- **Consignes**
**1.** Veuillez relever, dans leur ordre d'apparition, toutes les sources énumérées à la fin de l'extrait.
**2.** Dans l'extrait, recopiez le passage qui commence par « -Cédric Neveu, La Gestapo » et se poursuit jusqu'à « Sutton, Saint-Cyr-sur-Loire, 2011. », en renommant « Cédric Neveu » en « C. Neveu ».

Après sa libération, Amélie rejoint sa famille où elle peut enfin prendre un bain. Ses vêtements en loques, la crasse, la fatigue en ont probablement dit assez à son entourage. Elle ne révèlera rien sur ce qu’elle a vécu. Ce silence perdurera après la guerre car Amélie restera très discrète sur cet évènement.

Mais quelques mois plus tard, le 10 juillet 1944, Amélie Nicklaus Behr est de nouveau arrêtée encore en représailles de la fuite de son mari vers la France pour se soustraire à l’incorporation dans la Wehrmacht. Elle est écrouée à la prison de Sarreguemines sous le numéro 436/44 jusqu’au 2 septembre 1944, quelques mois avant la libération de la ville. Elle aura passé 54 jours en détention.

Après la guerre, elle a obtenu le titre de déporté-résistant en 1955 et était décorée de la Légion d’honneur.

Amélie Niklaus Behr est décédée à Metz le 18 avril 2017.


Sources :

-Cédric Neveu, La Gestapo en Moselle. Une police au cœur de la répression nazie, Éditions du Quotidien, Strasbourg, nouvelle édition 2015.

-Philippe Wilmouth, Cédric Neveu, Les camps d’internement du Fort de Metz-Queuleu 1943-1946, A. Sutton, Saint-Cyr-sur-Loire, 2011.

-Archives familiales.

-Archives de l’Association du fort de Metz-Queuleu.

- **Données extraites**
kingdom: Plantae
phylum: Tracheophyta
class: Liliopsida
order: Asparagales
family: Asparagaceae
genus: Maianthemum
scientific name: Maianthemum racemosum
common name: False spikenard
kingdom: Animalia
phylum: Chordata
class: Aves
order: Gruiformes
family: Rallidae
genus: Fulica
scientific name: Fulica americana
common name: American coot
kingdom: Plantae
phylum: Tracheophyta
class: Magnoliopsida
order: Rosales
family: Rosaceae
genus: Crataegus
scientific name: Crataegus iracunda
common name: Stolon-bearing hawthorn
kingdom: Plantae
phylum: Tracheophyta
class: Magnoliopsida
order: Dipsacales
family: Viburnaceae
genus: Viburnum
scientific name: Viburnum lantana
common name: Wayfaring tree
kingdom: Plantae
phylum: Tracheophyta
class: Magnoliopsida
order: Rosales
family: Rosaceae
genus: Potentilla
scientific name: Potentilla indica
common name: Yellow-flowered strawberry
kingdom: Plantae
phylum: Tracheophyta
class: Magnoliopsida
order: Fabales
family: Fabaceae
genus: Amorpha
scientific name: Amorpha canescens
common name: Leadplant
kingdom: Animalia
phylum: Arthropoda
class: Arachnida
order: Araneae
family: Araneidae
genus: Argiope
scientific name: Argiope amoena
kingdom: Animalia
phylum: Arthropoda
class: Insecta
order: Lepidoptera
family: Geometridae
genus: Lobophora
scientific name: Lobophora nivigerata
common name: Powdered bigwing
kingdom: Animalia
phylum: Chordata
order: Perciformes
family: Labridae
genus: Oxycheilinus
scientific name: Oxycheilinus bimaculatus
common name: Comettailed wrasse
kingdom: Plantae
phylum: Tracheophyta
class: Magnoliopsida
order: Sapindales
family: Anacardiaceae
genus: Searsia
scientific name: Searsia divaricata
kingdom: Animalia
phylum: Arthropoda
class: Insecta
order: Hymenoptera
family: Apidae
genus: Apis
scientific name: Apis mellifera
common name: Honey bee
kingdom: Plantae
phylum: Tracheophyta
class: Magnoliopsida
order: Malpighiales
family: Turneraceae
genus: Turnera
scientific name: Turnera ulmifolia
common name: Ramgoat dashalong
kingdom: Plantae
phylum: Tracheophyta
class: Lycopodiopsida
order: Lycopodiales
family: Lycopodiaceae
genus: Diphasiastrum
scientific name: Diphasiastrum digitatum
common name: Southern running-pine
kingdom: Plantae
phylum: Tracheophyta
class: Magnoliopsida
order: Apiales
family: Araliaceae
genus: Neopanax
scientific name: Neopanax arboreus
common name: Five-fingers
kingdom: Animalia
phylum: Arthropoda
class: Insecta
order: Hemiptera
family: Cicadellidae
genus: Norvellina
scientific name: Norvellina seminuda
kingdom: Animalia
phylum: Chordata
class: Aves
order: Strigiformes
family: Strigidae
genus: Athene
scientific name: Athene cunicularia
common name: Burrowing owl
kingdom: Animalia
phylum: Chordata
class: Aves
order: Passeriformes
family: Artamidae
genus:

- **Résultats de l'exercice**
**1.**
- Cédric Neveu, La Gestapo en Moselle. Une police au cœur de la répression nazie, Éditions du Quotidien, Strasbourg, nouvelle édition 2015.
- Philippe Wilmouth, Cédric Neveu, Les camps d'internement du Fort de Metz-Queuleu 1943-1946, A. Sutton, Saint-Cyr-sur-Loire, 2011.
- Archives familiales.
- Archives de l'Association du fort de Metz-Queuleu.

**2.**
-C. Neveu, La Gestapo en Moselle. Une police au cœur de la répression nazie, Éditions du Quotidien, Strasbourg, nouvelle édition 2015.

-Philippe Wilmouth, C. Neveu, Les camps d’internement du Fort de Metz-Queuleu 1943-1946, A. Sutton, Saint-Cyr-sur-Loire, 2011.